Cette interrogation est partagée par notre confrère Pascal Sanders (Afssa de Fougères). Il ajoute que la dissémination de l’antibiorésistance autour des productions animales est possible via le contact direct, l’alimentation, mais aussi l’environnement. Dans les boues d’épuration, l’activité antibiotique continue, ce qui crée une pression de sélection pour les bactéries présentes dans l’environnement. « Cependant, il ne s’agit pas de jeter la pierre aux productions animales : nous partageons plus de flore avec un chien ou un chat qu’avec un poulet ! », insiste-t-il. Ainsi, il estime que l’animal de compagnie, également réservoir de souches résistantes, devrait faire l’objet de plus de surveillance. En outre, il ne s’agit pas que médecins et vétérinaires se renvoient la “faute”, mais coopèrent, sachant que parmi toutes les familles d’antibiotiques disponibles, neuf leur sont communes. Il faut donc les gérer intelligemment, ensemble, souligne Pascal Sanders. Un bon sens que partage Vincent Jarlier, médecin. « Il est essentiel de comparer les données épidémiologiques et d’étudier les mécanismes de résistance des germes observés en médecine humaine et chez les animaux : s’agit-il des mêmes gènes de résistance, des mêmes intégrons pour une même espèce bactérienne ? Les résistances observées en santé animale et en santé humaine me semblent davantage liées à une coévolution qu’à une conséquence directe de l’usage des antibiotiques dans les élevages. »

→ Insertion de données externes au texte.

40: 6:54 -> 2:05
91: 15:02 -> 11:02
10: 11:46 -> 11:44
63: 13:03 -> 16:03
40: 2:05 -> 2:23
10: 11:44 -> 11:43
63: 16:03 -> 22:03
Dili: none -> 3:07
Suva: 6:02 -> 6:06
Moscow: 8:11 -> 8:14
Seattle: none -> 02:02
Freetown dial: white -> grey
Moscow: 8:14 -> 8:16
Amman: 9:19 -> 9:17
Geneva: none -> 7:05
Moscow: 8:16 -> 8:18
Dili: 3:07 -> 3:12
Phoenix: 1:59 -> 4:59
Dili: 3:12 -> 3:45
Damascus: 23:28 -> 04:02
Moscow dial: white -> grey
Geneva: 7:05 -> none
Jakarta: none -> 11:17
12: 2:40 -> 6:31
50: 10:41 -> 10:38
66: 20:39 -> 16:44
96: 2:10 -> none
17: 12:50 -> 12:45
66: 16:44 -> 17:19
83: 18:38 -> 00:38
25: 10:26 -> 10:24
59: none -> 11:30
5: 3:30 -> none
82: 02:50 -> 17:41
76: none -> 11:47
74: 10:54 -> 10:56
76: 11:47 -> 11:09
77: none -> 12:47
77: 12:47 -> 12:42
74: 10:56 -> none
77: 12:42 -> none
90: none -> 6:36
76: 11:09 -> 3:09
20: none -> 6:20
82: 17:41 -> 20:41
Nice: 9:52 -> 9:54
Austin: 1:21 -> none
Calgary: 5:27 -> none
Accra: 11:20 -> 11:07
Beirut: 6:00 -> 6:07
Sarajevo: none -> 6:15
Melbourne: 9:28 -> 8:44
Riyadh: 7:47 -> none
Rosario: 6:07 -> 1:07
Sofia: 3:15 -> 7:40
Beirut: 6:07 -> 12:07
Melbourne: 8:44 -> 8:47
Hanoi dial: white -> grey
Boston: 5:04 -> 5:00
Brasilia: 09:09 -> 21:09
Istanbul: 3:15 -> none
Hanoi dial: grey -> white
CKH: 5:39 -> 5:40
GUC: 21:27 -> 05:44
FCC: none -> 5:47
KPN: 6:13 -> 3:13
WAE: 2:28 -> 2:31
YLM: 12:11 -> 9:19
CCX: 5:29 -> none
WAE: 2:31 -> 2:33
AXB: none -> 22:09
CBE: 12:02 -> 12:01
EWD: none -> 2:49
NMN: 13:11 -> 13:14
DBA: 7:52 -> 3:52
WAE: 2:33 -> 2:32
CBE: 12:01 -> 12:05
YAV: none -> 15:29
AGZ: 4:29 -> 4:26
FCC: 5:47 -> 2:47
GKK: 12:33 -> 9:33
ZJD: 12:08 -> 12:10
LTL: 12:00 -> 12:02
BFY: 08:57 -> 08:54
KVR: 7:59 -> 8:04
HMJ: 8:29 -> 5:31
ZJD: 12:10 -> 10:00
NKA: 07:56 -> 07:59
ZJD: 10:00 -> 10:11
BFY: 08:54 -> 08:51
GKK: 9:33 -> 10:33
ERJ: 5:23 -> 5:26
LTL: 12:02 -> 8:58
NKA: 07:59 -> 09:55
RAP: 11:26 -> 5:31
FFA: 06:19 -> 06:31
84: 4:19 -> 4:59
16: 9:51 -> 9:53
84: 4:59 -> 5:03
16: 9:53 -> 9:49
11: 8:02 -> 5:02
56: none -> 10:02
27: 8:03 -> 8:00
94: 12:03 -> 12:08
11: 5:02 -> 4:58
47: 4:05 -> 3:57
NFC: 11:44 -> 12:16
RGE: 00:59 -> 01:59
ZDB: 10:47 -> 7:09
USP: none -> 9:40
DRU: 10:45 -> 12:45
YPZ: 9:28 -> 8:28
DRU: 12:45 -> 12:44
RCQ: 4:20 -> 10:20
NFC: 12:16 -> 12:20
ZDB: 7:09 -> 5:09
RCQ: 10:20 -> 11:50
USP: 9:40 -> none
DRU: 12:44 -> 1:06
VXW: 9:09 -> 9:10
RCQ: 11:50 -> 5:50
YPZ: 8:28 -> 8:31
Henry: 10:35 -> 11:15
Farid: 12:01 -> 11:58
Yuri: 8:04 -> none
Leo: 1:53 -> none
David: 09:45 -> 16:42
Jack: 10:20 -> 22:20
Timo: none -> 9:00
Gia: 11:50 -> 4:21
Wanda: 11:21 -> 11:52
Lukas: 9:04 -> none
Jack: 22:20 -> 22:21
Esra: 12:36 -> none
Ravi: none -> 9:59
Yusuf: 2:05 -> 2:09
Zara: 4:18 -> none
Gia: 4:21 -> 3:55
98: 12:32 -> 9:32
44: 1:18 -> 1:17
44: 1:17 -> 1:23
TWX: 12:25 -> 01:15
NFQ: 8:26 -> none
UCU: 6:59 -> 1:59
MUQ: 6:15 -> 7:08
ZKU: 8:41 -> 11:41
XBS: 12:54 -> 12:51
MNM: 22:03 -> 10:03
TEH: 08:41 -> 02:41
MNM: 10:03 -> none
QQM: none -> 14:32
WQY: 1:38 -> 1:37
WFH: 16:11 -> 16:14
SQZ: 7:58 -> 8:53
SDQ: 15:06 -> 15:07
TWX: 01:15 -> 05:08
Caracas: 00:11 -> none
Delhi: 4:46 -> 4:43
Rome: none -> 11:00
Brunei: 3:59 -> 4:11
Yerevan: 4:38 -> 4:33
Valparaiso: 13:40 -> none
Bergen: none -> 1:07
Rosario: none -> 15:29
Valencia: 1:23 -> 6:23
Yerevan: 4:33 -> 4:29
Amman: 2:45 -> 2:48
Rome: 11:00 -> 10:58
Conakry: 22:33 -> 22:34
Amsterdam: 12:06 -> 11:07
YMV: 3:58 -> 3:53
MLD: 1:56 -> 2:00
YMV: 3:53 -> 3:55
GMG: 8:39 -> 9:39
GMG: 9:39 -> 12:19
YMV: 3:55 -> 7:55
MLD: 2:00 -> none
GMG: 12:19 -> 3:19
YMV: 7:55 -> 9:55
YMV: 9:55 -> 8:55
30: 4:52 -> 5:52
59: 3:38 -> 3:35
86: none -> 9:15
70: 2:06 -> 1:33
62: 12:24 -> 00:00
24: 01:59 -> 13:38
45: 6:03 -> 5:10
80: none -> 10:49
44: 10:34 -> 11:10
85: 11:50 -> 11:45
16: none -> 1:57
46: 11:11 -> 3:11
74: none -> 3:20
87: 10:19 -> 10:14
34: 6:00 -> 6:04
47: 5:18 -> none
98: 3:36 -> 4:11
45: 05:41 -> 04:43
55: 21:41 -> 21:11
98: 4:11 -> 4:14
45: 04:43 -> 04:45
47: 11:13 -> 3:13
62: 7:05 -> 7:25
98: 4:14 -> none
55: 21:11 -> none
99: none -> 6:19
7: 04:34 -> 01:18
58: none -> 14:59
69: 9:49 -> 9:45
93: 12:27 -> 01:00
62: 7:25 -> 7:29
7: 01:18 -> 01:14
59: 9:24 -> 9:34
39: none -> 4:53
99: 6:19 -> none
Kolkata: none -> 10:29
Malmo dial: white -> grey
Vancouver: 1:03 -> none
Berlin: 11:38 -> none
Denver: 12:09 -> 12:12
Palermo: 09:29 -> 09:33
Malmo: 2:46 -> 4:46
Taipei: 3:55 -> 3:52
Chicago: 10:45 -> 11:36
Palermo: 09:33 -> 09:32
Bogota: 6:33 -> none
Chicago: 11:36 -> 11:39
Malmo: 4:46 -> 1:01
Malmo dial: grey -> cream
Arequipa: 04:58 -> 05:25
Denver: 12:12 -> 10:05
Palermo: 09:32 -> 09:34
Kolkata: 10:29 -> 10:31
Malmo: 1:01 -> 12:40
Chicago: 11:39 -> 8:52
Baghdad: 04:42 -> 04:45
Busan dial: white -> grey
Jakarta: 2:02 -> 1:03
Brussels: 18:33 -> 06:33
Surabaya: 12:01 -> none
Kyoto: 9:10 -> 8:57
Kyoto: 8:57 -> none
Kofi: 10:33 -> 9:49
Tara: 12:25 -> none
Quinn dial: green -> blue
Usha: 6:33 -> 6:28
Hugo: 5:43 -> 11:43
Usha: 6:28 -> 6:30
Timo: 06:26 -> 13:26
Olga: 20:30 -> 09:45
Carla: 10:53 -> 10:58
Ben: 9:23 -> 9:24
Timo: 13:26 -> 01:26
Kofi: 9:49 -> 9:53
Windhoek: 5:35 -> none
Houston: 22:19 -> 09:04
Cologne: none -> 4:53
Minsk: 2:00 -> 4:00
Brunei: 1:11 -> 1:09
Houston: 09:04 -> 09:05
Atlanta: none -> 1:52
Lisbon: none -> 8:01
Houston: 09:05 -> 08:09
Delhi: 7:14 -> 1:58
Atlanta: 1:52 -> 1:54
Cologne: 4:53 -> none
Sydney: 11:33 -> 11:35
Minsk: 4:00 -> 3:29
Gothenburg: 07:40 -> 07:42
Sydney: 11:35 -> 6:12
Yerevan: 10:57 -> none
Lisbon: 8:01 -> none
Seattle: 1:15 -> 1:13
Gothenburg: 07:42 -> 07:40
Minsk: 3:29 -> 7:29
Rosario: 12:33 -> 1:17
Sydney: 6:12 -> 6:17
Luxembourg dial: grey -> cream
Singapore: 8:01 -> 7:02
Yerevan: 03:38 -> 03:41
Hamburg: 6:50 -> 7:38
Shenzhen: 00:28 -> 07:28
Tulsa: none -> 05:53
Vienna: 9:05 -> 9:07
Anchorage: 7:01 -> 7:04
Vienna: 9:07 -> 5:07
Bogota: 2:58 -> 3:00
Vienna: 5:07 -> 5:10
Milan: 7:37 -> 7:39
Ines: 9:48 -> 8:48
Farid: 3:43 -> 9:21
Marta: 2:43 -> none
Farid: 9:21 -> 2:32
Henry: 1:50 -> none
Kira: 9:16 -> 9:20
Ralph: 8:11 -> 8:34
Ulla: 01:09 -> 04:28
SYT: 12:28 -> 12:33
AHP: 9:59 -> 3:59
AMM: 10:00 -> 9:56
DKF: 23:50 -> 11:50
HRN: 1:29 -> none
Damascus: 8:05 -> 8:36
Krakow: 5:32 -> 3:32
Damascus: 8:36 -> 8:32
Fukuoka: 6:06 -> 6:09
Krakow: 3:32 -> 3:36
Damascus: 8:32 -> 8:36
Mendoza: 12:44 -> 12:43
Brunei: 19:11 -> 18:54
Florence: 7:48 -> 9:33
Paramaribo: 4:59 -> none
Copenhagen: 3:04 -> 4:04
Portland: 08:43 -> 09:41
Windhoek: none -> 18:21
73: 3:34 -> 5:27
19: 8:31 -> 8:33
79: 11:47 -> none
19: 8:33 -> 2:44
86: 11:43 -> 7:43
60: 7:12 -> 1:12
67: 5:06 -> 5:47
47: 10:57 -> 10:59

Pas de « vrais nouveaux » antibiotiques dans les dix ans à venir

Vincent Jarlier indique par ailleurs « qu’il n’y aura pas de mise sur le marché de “vrais nouveaux” antibiotiques dans les dix ans à venir ». Il avance plusieurs raisons : la fusion de laboratoires pharmaceutiques qui désamorce l’effet de concurrence, la moindre rentabilité des antibiotiques, administrés sur un court délai, par rapport à d’autres médicaments souvent utilisés à vie pour les maladies chroniques. Il souligne aussi que la mise sur le marché d’un “vrai nouvel” antibiotique s’inscrit dans le cadre du développement durable (il est gardé “en réserve” au cas où l’arsenal antibiotique actuel deviendrait dans certains cas inefficace). Dans cette optique, « il est primordial de ne prescrire des céphalosporines de 3e génération et des fluoroquinolones qu’en cas de nécessité réelle, afin de maintenir notre arsenal thérapeutique le plus longtemps possible », ajoute Pascal Sanders (la consommation vétérinaire des fluoroquinolones a été multipliée par deux en dix ans).

« En médecine humaine, les campagnes de sensibilisation menées pour prévenir l’apparition de souches résistantes sont importantes, remarque également Vincent Jarlier. Celle qui a été lancée en 2001, “Les antibiotiques, c’est pas automatique”, a porté ses fruits. »(3) En France, elle a abouti à une réduction moyenne d’environ 25 % de la prescription et de la consommation humaine d’antibiotiques (surtout chez les enfants de zéro à six ans et leurs parents) durant la période 2001-2006. Parallèlement, pendant le même temps, une diminution de la résistance des S. pneumoniae a été observée. En santé animale, la problématique est plus difficile à appréhender !

  • (1) Son président est Jean Dudouyt et son trésorier Serge Vélu.

  • (2) Les -lactamases à spectre élargi, ou BLSE, sont des enzymes produites par les bacilles à Gram négatif hydrolysant les céphalosporines de 3e génération (C3G) et l’aztréonam.

  • (3) E. Sabuncu et coll. : « Significant reduction of antibiotic use in the community after a nationwide campaign in France, 2002-2007 », Plos Medicine, juin 2009.